What the exercise asks:
This exercise calls for every line of the data below with the string "format" in it.

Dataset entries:
*** Block opens ***

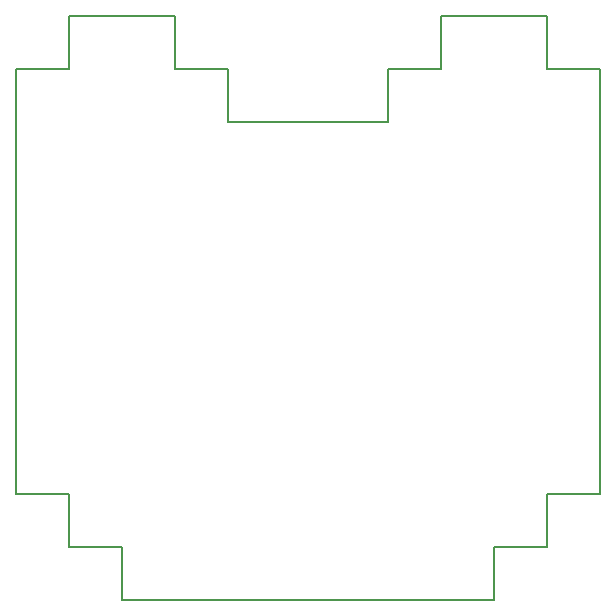
<source format=gbr>
G04 #@! TF.GenerationSoftware,KiCad,Pcbnew,5.0.0*
G04 #@! TF.CreationDate,2018-08-21T17:50:13+02:00*
G04 #@! TF.ProjectId,blink_badge,626C696E6B5F62616467652E6B696361,rev?*
G04 #@! TF.SameCoordinates,Original*
G04 #@! TF.FileFunction,Profile,NP*
%FSLAX46Y46*%
G04 Gerber Fmt 4.6, Leading zero omitted, Abs format (unit mm)*
G04 Created by KiCad (PCBNEW 5.0.0) date Tue Aug 21 17:50:13 2018*
%MOMM*%
%LPD*%
G01*
G04 APERTURE LIST*
%ADD10C,0.150000*%
G04 APERTURE END LIST*
D10*
X32000000Y-107500000D02*
X27500000Y-107500000D01*
X32000000Y-112000000D02*
X32000000Y-107500000D01*
X36500000Y-112000000D02*
X32000000Y-112000000D01*
X36500000Y-116500000D02*
X36500000Y-112000000D01*
X68000000Y-116500000D02*
X36500000Y-116500000D01*
X68000000Y-112000000D02*
X68000000Y-116500000D01*
X72500000Y-112000000D02*
X68000000Y-112000000D01*
X72500000Y-107500000D02*
X72500000Y-112000000D01*
X77000000Y-107500000D02*
X72500000Y-107500000D01*
X77000000Y-71500000D02*
X77000000Y-107500000D01*
X72500000Y-71500000D02*
X77000000Y-71500000D01*
X72500000Y-67000000D02*
X72500000Y-71500000D01*
X63500000Y-67000000D02*
X72500000Y-67000000D01*
X63500000Y-71500000D02*
X63500000Y-67000000D01*
X59000000Y-71500000D02*
X63500000Y-71500000D01*
X59000000Y-76000000D02*
X59000000Y-71500000D01*
X45500000Y-76000000D02*
X59000000Y-76000000D01*
X45500000Y-71500000D02*
X45500000Y-76000000D01*
X41000000Y-71500000D02*
X45500000Y-71500000D01*
X27500000Y-107500000D02*
X27500000Y-71500000D01*
X41000000Y-67000000D02*
X41000000Y-71500000D01*
X32000000Y-67000000D02*
X41000000Y-67000000D01*
X32000000Y-71500000D02*
X32000000Y-67000000D01*
X27500000Y-71500000D02*
X32000000Y-71500000D01*
M02*

</source>
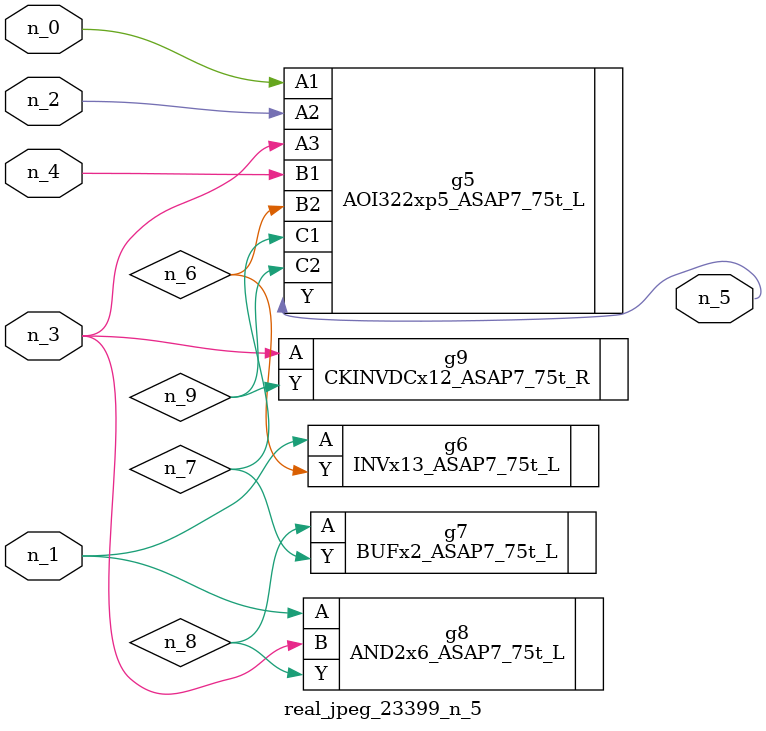
<source format=v>
module real_jpeg_23399_n_5 (n_4, n_0, n_1, n_2, n_3, n_5);

input n_4;
input n_0;
input n_1;
input n_2;
input n_3;

output n_5;

wire n_8;
wire n_6;
wire n_7;
wire n_9;

AOI322xp5_ASAP7_75t_L g5 ( 
.A1(n_0),
.A2(n_2),
.A3(n_3),
.B1(n_4),
.B2(n_6),
.C1(n_7),
.C2(n_9),
.Y(n_5)
);

INVx13_ASAP7_75t_L g6 ( 
.A(n_1),
.Y(n_6)
);

AND2x6_ASAP7_75t_L g8 ( 
.A(n_1),
.B(n_3),
.Y(n_8)
);

CKINVDCx12_ASAP7_75t_R g9 ( 
.A(n_3),
.Y(n_9)
);

BUFx2_ASAP7_75t_L g7 ( 
.A(n_8),
.Y(n_7)
);


endmodule
</source>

*** Block closes ***

Reply to the exercise:
<source format=gbr>
G04 Gerber Fmt 4.6, Leading zero omitted, Abs format (unit mm)*
<source format=v>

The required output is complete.